I’ve always had dogs.  I know the singular nature of their effect on the human psyche.  But I have been dogless for the last year-and-a-half and thought I was doing just fine.  I had Shasti, the tortoise-shell cat-dog who both greets me at the door and selectively ignores me in that schizophrenic feline way.  And I had a busy life.  Cats can handle your busy life.  Dogs are permanent toddlers in constant need of attention.

In the last five (six?  oh, crap) years of being single, I’ve dated quite a bit.  Okay, a few people.  Okay, two.  Two people.  One might think a good relationship would replace the lack of canine companionship, but frankly, it’s easier to get a dog.

Besides, even the best relationship doesn’t do what a dog can.  A dog lives in the moment and reminds us to do the same.  A dog is both mindful and playful, a combination that is perhaps the best definition of the divine.  A dog lives and thrives in love; we do, too, but it’s a dog that can remind us that we actually should.  A dog can nibble your ear and cause the oxytocin to move down your spine like a rushing shiver.

Dogs don’t look in the mirror and worry that they might be getting fat. They don’t spend Sunday night worrying about that thing they didn’t do on Friday which will cause Monday to start already behind. They don’t give up sleep to nibble on mental bones like wondering if Jessie really knew you were joking or how Kenneth actually feels about you or if you’re truly a good teacher or your students are just blowing smoke up your ass.

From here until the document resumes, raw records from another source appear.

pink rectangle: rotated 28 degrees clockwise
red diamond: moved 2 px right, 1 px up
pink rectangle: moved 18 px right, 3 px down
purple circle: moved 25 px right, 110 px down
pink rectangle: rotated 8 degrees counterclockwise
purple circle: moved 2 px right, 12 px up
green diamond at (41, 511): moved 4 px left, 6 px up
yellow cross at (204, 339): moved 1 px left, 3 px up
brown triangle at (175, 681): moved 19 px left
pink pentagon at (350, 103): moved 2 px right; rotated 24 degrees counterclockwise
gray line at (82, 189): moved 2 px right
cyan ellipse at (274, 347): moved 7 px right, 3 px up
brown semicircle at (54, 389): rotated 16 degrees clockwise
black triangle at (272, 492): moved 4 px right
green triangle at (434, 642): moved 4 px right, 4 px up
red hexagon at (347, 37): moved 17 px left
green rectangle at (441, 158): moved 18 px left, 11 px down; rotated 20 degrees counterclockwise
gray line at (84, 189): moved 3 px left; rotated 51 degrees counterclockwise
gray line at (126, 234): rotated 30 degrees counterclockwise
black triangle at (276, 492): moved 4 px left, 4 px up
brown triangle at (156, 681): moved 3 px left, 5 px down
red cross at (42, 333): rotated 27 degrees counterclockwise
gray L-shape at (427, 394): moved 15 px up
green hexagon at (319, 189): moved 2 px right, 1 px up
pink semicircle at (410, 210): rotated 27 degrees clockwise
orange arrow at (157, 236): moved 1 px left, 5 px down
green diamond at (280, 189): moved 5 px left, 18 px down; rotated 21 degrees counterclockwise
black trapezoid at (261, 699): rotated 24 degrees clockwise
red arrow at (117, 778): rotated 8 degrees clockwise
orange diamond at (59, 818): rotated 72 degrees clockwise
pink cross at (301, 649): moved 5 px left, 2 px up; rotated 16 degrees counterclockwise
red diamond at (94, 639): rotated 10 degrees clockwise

It took just that first look in my eyes for Buddy to remind me that none of that matters one  minuscule, microscopic, itty-bitty bit. The worries and frets and obsessions are puffs of smoke that I could walk right through as if they don’t exist, but I treat them like stone barriers to goodness and peace.  Buddy is the breeze that blows them away.  He knows they’re only smoke, just as he knows he is the mirror to my truest self — the self that loves and lives in the moment and engages in mindful play.

I’m grateful for my Shasti-cat.  She is a good pal and has been a loving presence in my life.  But, cats, . . . well, cats are just different. Cats know they’re God.  Dogs remind us that we are.  And I thank the heavens that I have one in my life again.  Welcome home, Buddy.